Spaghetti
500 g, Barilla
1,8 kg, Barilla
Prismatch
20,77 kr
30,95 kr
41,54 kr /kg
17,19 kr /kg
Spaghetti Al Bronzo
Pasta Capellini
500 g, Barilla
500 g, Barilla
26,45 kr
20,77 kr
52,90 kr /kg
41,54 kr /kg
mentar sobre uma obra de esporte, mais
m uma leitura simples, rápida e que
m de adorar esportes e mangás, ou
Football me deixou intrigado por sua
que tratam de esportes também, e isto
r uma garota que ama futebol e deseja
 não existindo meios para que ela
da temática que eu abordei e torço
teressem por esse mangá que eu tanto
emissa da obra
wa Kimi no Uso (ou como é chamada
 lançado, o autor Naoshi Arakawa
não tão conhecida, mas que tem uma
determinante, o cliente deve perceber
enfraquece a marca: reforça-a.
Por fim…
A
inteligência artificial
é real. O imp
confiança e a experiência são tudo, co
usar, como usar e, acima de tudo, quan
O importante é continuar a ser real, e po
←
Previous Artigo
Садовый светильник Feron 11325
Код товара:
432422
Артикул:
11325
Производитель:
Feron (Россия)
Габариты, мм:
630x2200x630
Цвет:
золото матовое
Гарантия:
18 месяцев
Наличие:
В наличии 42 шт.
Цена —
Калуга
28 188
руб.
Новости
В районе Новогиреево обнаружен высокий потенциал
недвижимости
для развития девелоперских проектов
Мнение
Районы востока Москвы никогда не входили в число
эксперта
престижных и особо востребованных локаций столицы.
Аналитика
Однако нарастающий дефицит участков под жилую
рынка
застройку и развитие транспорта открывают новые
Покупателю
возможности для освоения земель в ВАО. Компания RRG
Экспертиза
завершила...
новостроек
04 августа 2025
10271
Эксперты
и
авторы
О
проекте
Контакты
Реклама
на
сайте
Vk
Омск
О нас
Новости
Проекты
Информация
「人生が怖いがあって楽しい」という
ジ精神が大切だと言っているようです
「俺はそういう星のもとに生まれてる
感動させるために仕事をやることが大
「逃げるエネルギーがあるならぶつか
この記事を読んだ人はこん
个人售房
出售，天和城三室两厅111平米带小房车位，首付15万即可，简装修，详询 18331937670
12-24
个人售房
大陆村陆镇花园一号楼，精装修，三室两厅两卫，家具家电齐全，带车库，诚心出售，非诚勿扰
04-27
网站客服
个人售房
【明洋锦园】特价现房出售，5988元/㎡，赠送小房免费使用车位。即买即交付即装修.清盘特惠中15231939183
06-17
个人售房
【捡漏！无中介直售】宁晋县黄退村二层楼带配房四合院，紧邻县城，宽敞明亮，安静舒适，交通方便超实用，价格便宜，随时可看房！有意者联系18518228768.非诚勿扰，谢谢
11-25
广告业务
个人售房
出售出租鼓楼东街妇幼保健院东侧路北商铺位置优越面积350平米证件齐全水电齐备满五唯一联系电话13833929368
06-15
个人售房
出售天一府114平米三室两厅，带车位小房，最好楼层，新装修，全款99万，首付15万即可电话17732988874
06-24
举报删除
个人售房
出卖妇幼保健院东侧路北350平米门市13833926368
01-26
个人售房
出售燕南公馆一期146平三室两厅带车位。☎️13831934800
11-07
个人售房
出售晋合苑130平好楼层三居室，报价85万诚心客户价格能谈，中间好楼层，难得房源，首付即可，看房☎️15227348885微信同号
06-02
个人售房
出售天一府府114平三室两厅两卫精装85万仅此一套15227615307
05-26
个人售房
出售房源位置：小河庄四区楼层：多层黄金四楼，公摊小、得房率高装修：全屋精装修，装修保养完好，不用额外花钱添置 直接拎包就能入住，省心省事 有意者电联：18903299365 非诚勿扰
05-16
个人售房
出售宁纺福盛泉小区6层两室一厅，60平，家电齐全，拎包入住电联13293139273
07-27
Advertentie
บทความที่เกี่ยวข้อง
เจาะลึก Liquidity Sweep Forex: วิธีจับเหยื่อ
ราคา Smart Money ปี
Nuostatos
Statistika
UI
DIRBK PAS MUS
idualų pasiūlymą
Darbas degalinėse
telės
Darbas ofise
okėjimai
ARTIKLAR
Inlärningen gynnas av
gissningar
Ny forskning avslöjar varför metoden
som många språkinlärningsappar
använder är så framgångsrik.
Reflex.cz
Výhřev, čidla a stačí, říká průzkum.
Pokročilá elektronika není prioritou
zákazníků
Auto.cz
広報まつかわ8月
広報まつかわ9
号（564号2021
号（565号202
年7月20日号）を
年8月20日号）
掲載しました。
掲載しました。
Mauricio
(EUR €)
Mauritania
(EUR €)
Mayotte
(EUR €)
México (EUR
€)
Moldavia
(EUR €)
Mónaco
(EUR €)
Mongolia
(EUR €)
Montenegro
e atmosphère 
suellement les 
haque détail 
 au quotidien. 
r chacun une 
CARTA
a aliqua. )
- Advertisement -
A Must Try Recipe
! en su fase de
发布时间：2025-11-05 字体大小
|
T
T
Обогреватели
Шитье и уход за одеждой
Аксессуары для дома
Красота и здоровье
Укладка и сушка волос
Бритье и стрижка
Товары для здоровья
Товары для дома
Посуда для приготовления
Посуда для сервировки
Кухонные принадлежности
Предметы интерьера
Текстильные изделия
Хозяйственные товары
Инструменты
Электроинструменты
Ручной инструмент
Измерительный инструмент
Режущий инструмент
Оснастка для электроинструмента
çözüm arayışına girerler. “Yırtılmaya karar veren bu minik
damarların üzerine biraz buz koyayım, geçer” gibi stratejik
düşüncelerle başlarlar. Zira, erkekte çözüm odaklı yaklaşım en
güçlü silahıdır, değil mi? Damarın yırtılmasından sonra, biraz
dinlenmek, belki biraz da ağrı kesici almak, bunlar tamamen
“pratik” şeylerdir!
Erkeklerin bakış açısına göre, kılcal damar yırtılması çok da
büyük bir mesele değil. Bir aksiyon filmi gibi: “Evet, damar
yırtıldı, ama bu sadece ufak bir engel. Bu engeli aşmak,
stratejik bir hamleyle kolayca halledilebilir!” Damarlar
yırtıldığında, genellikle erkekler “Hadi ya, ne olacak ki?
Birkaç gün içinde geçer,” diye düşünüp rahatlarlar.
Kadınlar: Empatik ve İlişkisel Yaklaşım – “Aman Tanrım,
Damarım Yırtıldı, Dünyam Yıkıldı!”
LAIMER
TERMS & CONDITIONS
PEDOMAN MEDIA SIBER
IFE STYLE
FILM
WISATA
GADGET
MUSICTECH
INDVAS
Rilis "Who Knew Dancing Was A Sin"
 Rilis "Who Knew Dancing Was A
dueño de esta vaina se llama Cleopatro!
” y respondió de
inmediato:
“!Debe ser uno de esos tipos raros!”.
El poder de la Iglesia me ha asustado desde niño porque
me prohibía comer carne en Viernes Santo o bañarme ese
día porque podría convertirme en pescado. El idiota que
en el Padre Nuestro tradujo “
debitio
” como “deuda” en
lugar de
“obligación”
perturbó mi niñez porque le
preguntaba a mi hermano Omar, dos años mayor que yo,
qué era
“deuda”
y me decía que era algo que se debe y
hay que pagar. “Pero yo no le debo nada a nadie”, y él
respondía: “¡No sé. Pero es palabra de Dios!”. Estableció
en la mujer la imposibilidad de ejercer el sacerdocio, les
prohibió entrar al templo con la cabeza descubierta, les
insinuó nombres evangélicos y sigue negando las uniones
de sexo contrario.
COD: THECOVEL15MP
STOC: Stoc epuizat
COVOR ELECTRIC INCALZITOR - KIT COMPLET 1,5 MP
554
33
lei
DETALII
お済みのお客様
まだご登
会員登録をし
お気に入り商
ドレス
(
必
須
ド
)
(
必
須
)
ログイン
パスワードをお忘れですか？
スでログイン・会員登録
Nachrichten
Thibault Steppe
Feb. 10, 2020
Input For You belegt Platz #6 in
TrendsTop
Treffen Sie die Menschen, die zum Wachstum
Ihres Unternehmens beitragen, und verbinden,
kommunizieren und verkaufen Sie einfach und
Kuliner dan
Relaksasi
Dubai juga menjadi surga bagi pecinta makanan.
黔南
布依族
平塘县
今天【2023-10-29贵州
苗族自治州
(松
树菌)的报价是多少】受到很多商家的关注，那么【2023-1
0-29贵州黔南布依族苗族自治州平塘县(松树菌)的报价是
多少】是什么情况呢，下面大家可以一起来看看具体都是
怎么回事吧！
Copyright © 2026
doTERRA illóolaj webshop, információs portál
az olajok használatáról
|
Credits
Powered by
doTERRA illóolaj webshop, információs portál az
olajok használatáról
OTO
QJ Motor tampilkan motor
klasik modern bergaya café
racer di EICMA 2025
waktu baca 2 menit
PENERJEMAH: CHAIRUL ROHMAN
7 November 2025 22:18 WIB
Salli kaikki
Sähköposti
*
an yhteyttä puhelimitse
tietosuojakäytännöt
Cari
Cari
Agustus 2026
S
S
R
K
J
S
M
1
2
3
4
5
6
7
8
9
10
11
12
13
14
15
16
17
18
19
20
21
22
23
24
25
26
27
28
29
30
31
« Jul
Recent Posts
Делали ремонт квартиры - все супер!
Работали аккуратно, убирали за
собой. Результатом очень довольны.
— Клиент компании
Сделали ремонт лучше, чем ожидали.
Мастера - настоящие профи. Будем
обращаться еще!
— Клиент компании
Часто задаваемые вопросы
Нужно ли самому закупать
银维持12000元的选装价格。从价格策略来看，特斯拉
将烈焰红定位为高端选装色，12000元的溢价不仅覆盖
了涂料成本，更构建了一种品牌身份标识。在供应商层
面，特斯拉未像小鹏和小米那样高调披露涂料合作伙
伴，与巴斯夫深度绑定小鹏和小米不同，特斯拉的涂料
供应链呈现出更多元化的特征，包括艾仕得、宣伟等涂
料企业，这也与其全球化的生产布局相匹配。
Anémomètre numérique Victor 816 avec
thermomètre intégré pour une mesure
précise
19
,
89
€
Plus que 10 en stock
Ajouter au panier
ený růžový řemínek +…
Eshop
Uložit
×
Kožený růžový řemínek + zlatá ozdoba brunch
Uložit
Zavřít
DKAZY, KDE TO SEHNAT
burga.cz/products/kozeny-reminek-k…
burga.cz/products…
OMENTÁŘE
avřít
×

● **Goal of the exercise**
Copy every line of the material above in which the string "products" can be found.

● **Result for this exercise**
burga.cz/products/kozeny-reminek-k…
burga.cz/products…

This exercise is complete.